──────── Provided records ────────

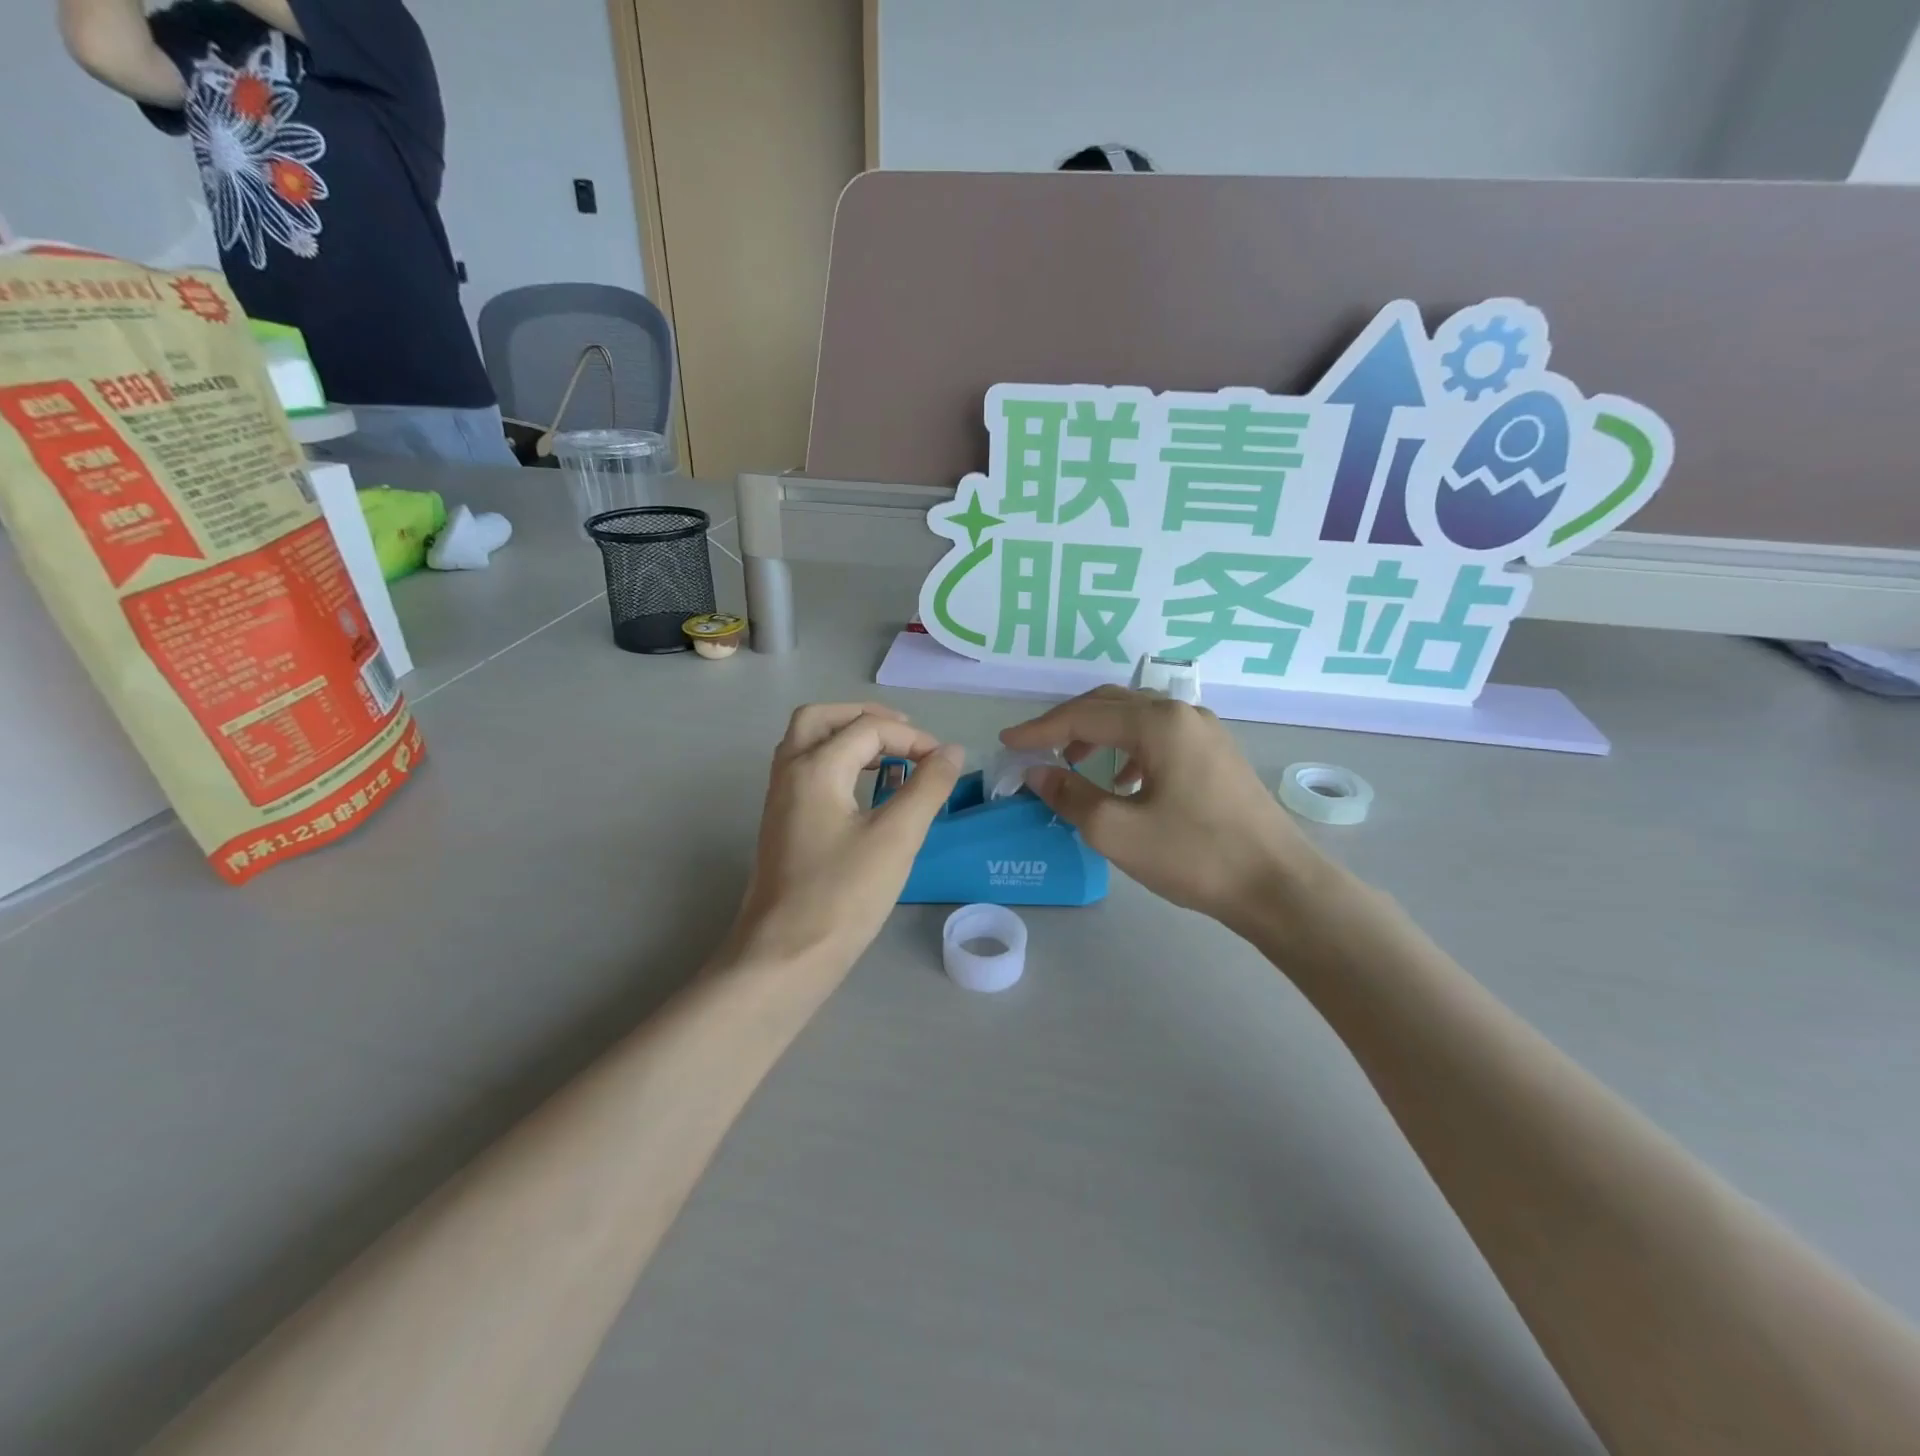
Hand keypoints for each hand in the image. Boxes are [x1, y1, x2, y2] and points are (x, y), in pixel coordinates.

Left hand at [723, 703, 963, 975]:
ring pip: (808, 744)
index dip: (912, 739)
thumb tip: (952, 752)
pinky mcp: (781, 824)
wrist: (785, 956)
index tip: (944, 764)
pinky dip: (836, 763)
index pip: (868, 730)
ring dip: (847, 738)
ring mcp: (779, 799)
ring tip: (889, 758)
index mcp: (815, 768)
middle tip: (903, 734)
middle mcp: (789, 773)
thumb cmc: (843, 895)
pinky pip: (806, 772)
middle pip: (820, 719)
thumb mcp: (896, 838)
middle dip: (864, 718)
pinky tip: (864, 792)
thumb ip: (927, 787)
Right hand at [1001, 686, 1327, 932]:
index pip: (1083, 716)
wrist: (1278, 885)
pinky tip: (1123, 782)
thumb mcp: (1117, 831)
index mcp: (1158, 723)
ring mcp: (1205, 732)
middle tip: (1035, 746)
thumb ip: (1070, 795)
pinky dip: (1128, 750)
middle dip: (1067, 723)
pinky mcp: (1217, 755)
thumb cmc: (1194, 856)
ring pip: (1136, 719)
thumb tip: (1037, 772)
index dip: (1039, 729)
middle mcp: (1183, 714)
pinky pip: (1160, 737)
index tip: (1006, 742)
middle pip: (1111, 705)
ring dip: (1098, 734)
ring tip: (1073, 763)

────────

▶ [What you will do]
Return exactly the lines of the listing that run from the one containing "pinky tip: (1123, 782)" through the last, and no others.

▶ [Your solution]
pinky tip: (1123, 782)
thumb mcp: (1117, 831)
index mcp: (1158, 723)
ring mcp: (1205, 732)
middle tip: (1035, 746)
thumb ip: (1070, 795)
pinky dip: (1128, 750)
middle dip: (1067, 723)
pinky mcp: (1217, 755)
thumb cmc: (1194, 856)
ring pip: (1136, 719)
thumb tip: (1037, 772)
index dip: (1039, 729)
middle mcp: (1183, 714)
pinky pip: (1160, 737)
index tip: (1006, 742)
middle pip: (1111, 705)
ring dip: (1098, 734)
ring tip: (1073, 763)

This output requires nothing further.